Required work » In the records below, the relevant part opens with the line containing "right shoulder: (173, 155)" and closes with the line containing "right shoulder: (45, 299)"; print that part exactly and only, without its pictures.

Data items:
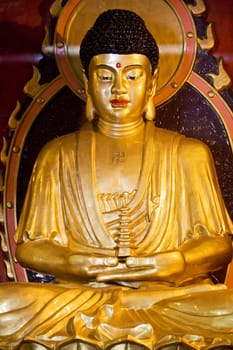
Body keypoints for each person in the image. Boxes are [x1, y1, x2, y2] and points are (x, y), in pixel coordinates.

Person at [0, 9, 233, 350]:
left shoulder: (188, 154)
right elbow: (31, 248)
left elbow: (219, 244)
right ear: (87, 83)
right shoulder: (57, 155)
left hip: (163, 298)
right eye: (105, 76)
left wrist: (174, 263)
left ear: (152, 82)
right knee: (5, 306)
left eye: (133, 76)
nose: (119, 88)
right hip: (79, 296)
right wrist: (73, 263)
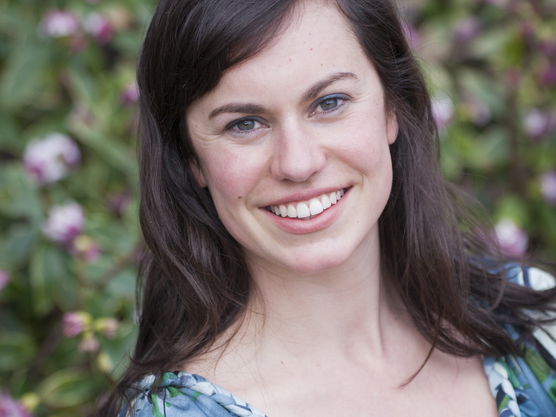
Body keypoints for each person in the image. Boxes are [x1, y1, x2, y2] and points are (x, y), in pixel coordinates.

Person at [97, 0, 556, 416]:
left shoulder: (537, 324)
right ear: (191, 158)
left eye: (329, 102)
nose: (298, 163)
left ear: (392, 108)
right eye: (245, 123)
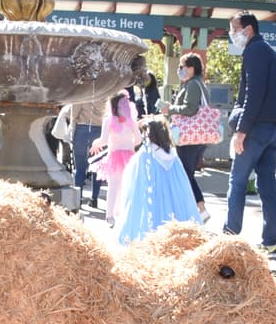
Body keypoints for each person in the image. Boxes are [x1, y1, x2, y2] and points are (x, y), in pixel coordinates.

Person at [222, 12, 276, 255]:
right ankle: (272, 240)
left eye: (234, 29)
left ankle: (229, 238)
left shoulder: (254, 51)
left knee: (237, 181)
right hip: (274, 129)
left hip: (256, 128)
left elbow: (253, 93)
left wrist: (241, 131)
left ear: (247, 30)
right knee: (267, 186)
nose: (232, 35)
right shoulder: (269, 52)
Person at [114, 116, 204, 245]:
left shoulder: (145, 154)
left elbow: (133, 179)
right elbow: (182, 183)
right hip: (174, 198)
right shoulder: (173, 155)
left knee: (152, 220)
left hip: (153, 195)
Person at [160, 52, 211, 222]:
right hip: (197, 137)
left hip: (189, 137)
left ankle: (200, 209)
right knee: (186, 173)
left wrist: (171, 109)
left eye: (181, 67)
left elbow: (190, 109)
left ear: (191, 68)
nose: (179, 70)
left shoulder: (192, 85)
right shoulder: (199, 84)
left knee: (184, 174)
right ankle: (196, 209)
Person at [90, 90, 141, 228]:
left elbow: (104, 140)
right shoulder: (132, 122)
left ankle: (110, 216)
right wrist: (129, 144)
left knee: (113, 187)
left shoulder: (108, 121)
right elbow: (139, 140)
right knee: (127, 187)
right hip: (129, 157)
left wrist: (95, 143)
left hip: (114, 156)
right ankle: (124, 213)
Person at [70, 99, 104, 206]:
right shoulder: (106, 92)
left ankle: (78, 199)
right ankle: (94, 199)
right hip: (100, 131)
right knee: (97, 167)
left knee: (80, 168)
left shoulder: (83, 94)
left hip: (82, 130)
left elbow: (73, 115)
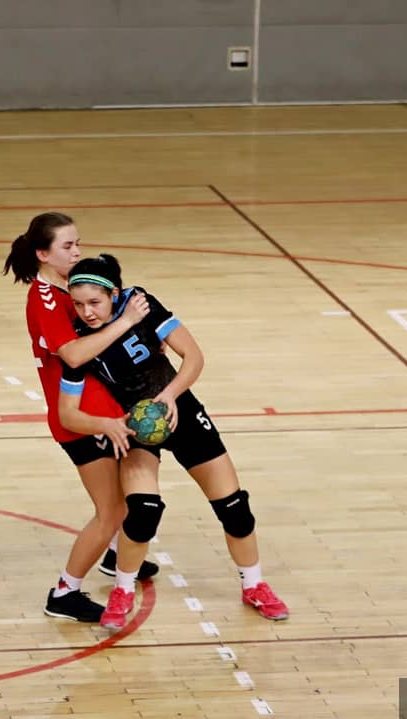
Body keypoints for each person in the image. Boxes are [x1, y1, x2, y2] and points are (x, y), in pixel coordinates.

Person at [58, 254, 290, 629]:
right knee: (143, 512)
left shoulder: (141, 303)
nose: (87, 312)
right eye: (79, 304)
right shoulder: (79, 341)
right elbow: (67, 414)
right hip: (135, 427)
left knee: (235, 508)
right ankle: (122, 591)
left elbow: (193, 357)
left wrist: (170, 395)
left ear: (114, 294)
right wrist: (108, 424)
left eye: (95, 302)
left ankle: (254, 585)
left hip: (180, 410)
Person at [3, 213, 160, 624]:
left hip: (106, 409)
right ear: (43, 254)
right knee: (110, 510)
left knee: (125, 500)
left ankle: (114, 555)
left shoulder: (73, 290)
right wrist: (126, 322)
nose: (76, 252)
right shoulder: (45, 299)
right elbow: (72, 355)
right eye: (67, 246)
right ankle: (64, 592)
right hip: (80, 419)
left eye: (78, 244)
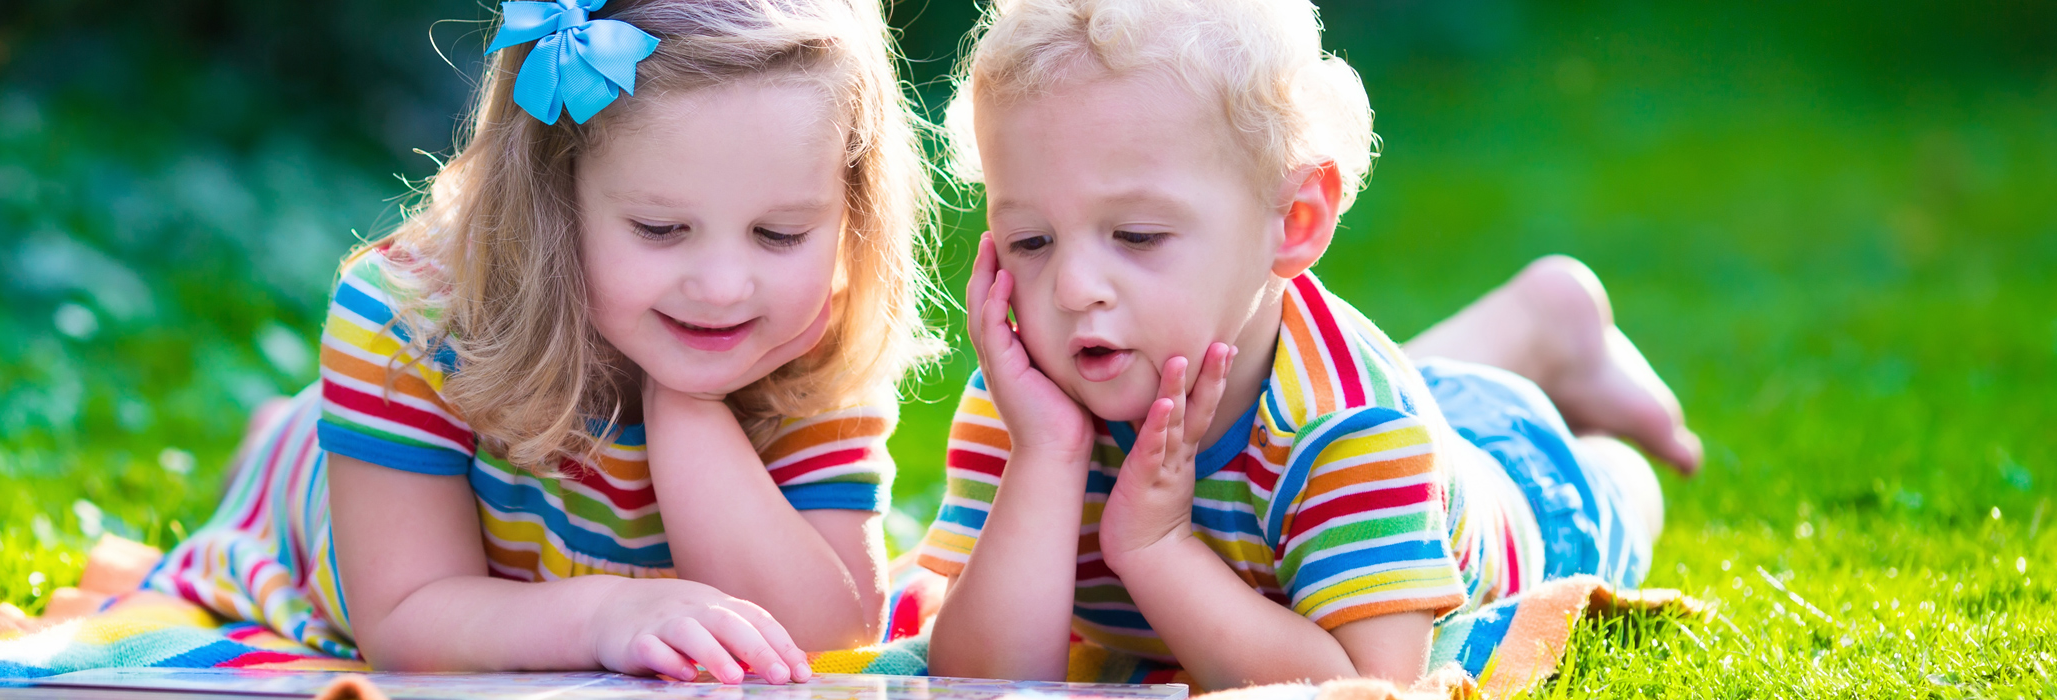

Output of the exercise »
right shoulder: (173, 155)
left knee: (152, 220)
left hip: (153, 195)
Person at [160, 52, 211, 222]:
right hip: (197, 137)
left hip: (189, 137)
left ankle: (200, 209)
right knee: (186, 173)
left wrist: (171, 109)
left eye: (181, 67)
left elbow: (190, 109)
left ear: (191, 68)
nose: (179, 70)
left shoulder: (192, 85)
right shoulder: (199, 84)
left knee: (184, 174)
right ankle: (196, 209)
Person at [90, 90, 141, 228]:
left elbow: (104, 140)
right shoulder: (132, 122)
left ankle: (110, 216)
right wrist: (129, 144)
left knee: (113, 187)
left shoulder: (108, 121)
right elbow: (139, 140)
right knee: (127, 187)
right hip: (129, 157)
left wrist: (95, 143)
left hip: (114, 156)
right ankle: (124, 213)
Person at [70, 99, 104, 206]:
right shoulder: (106, 92)
left ankle: (78, 199)
right ankle: (94, 199)
right hip: (100, 131)
right knee: (97, 167)
left knee: (80, 168)
left shoulder: (83, 94)
left hip: (82, 130)
left elbow: (73, 115)
Body keypoints for each person in the image. Boxes are [x1, y1, x2, y2] and points are (x, y), in pixel coordinates.

Person at [58, 254, 290, 629]:
right knee: (143, 512)
left shoulder: (141, 303)
nose: (87, 312)
right eye: (79, 304)
right shoulder: (79, 341)
right elbow: (67, 414)
right hip: (135, 427)
left knee: (235, 508)
right ankle: (122, 591)
left elbow: (193, 357)
left wrist: (170, 395)
left ear: (114, 294)
right wrist: (108, 424)
left eye: (95, 302)
left ankle: (254, 585)
left hip: (180, 410)
Person at [3, 213, 160, 624]:
left hip: (106, 409)
right ear: (43, 254)
right knee: (110, 510)
left knee: (125, 500)
left ankle: (114, 555)
left shoulder: (73, 290)
right wrist: (126, 322)
nose: (76, 252)
right shoulder: (45, 299)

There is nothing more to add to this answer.